DATA EXTRACT:
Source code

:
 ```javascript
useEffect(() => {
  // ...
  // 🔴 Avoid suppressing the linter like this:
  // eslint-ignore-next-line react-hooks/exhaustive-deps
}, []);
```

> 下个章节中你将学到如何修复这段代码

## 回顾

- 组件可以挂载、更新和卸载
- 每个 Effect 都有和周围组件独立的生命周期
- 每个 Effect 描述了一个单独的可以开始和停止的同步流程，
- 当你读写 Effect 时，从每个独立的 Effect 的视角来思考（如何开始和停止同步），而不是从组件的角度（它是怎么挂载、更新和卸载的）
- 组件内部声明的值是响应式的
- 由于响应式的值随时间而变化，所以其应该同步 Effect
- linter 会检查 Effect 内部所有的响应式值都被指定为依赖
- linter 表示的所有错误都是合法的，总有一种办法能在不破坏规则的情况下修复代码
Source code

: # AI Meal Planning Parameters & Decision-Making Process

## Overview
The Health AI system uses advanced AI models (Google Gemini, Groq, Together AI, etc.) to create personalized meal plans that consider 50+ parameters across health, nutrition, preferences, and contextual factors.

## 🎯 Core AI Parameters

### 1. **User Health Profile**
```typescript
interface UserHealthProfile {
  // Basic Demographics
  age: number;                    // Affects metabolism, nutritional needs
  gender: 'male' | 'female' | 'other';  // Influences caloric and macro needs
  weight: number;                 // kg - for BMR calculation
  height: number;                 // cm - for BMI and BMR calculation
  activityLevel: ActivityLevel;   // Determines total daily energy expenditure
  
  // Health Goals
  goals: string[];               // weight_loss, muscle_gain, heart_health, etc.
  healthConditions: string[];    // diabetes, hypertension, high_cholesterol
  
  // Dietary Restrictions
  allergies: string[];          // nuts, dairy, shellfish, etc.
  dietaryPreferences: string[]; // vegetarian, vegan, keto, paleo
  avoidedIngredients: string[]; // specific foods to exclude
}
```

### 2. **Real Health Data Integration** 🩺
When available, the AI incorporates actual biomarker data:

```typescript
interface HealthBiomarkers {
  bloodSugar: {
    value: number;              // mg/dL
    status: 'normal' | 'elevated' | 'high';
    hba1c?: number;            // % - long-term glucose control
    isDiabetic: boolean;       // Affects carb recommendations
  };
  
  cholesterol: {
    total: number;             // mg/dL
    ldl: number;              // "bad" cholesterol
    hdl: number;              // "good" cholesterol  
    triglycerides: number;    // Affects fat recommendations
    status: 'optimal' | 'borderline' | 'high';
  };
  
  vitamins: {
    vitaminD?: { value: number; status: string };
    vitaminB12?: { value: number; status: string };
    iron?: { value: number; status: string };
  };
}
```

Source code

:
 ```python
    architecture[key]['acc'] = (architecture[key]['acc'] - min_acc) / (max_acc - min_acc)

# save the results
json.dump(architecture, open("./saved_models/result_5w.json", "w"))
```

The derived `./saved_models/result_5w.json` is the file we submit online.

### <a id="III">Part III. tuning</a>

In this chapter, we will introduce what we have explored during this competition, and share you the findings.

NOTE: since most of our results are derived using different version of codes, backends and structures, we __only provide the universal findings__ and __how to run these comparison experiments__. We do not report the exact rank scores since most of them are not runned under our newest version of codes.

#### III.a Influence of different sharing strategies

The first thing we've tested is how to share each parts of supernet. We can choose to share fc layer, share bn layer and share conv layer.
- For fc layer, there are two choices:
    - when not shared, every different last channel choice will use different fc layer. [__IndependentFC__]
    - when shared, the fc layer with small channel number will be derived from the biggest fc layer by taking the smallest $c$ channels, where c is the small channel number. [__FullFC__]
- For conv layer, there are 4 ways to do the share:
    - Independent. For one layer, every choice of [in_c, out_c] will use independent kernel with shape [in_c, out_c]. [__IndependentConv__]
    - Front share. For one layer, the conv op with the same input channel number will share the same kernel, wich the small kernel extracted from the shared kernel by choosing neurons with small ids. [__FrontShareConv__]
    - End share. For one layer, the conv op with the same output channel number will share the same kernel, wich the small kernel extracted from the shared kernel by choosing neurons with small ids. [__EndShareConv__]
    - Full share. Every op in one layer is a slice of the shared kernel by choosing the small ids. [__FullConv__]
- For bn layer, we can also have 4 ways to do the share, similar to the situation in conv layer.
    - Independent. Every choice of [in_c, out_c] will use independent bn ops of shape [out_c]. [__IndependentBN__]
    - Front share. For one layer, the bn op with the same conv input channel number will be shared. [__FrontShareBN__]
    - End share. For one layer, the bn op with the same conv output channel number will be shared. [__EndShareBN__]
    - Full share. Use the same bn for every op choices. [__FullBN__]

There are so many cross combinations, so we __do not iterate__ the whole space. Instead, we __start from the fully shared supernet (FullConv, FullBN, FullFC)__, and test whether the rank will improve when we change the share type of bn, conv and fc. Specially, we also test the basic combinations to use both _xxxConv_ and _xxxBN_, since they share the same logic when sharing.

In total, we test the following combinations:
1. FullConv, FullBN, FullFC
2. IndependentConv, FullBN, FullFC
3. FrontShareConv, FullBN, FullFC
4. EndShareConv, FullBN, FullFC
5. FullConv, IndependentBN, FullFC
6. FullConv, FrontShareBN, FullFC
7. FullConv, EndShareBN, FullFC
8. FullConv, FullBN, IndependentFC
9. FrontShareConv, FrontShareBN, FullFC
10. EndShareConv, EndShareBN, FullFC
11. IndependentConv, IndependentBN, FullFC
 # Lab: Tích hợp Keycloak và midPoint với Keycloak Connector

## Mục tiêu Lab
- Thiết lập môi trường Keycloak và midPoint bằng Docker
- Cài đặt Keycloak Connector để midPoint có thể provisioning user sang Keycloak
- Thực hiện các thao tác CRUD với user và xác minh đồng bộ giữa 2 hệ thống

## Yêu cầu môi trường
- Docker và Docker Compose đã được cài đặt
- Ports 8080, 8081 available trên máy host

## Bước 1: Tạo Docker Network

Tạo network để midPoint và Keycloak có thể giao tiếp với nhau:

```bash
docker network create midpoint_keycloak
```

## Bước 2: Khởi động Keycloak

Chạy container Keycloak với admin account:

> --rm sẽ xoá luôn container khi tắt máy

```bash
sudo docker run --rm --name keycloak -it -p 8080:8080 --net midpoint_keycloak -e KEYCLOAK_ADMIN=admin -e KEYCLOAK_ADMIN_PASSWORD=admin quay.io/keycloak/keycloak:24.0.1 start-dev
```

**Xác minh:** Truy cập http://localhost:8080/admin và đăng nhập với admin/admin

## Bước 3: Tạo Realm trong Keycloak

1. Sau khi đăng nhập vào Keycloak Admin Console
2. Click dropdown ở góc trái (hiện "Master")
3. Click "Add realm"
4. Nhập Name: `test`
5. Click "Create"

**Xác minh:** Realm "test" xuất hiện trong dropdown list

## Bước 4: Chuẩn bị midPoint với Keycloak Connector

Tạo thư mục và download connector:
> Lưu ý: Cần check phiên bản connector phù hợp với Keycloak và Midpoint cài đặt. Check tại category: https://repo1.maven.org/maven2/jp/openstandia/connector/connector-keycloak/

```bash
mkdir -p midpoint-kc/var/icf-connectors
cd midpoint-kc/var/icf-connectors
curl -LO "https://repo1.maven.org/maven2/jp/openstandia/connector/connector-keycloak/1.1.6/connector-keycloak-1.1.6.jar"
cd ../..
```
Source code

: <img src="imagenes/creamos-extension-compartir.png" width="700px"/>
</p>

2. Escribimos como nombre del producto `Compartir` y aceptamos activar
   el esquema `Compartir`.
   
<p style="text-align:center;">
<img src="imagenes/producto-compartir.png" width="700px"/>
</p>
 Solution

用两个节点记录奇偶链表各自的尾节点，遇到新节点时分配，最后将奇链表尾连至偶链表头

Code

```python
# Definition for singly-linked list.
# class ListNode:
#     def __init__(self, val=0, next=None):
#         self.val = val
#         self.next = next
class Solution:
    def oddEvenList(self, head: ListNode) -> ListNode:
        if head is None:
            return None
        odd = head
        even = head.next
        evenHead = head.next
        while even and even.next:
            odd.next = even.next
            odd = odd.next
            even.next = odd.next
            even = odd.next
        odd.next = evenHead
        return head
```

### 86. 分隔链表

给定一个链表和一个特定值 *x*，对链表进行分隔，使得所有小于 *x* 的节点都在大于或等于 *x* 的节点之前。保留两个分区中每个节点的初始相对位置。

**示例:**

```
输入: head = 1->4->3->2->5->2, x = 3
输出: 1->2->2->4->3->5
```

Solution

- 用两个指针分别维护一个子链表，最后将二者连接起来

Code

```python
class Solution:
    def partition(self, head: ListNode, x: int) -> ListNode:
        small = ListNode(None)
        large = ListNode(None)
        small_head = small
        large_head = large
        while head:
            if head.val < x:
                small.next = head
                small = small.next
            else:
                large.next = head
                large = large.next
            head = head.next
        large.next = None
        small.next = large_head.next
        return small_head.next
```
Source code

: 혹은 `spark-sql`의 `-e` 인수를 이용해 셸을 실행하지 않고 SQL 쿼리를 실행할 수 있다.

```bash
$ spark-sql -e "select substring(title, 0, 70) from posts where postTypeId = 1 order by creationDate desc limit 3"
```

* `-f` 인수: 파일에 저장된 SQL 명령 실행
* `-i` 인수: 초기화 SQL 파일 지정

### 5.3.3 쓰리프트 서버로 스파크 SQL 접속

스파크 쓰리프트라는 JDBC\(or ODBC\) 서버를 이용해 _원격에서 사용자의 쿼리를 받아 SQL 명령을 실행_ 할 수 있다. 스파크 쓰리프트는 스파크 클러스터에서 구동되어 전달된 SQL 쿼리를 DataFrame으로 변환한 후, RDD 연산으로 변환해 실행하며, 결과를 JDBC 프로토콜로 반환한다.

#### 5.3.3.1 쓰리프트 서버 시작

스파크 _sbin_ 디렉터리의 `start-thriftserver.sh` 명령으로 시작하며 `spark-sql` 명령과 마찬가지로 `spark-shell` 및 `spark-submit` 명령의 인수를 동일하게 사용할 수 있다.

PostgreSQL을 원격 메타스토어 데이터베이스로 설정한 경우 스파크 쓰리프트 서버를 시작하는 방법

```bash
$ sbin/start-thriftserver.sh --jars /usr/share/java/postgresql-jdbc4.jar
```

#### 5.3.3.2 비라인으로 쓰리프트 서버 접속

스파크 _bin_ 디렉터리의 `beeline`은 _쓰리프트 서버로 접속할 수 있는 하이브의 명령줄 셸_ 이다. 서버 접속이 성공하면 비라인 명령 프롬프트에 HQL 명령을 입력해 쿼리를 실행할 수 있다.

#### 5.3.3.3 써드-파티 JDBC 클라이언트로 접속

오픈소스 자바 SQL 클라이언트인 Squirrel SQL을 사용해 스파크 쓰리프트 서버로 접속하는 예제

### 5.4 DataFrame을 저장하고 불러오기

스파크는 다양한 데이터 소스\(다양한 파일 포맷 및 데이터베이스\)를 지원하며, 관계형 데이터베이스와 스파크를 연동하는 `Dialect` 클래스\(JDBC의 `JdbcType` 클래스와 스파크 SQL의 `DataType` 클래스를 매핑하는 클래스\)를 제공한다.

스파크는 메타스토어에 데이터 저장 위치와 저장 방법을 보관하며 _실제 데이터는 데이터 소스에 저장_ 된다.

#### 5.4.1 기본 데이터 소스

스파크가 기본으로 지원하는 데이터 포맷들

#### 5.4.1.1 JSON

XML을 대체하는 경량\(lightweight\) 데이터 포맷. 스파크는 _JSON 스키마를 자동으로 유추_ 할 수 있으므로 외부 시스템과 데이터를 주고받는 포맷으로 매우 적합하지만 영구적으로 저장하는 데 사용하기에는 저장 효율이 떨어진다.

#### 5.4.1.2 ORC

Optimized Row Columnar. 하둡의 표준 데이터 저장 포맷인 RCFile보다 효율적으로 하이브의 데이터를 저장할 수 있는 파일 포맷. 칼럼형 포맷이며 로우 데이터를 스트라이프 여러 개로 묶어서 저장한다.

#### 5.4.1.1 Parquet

WORK TO COMPLETE: Return the span of lines in the data above that opens at the line with "1. Sau khi đăng" and closes at the line with "trong dropdown list", exactly, ends included, nothing else.

YOUR RESPONSE:
1. Sau khi đăng nhập vào Keycloak Admin Console
2. Click dropdown ở góc trái (hiện "Master")
3. Click "Add realm"
4. Nhập Name: `test`
5. Click "Create"

**Xác minh:** Realm "test" xuất hiện trong dropdown list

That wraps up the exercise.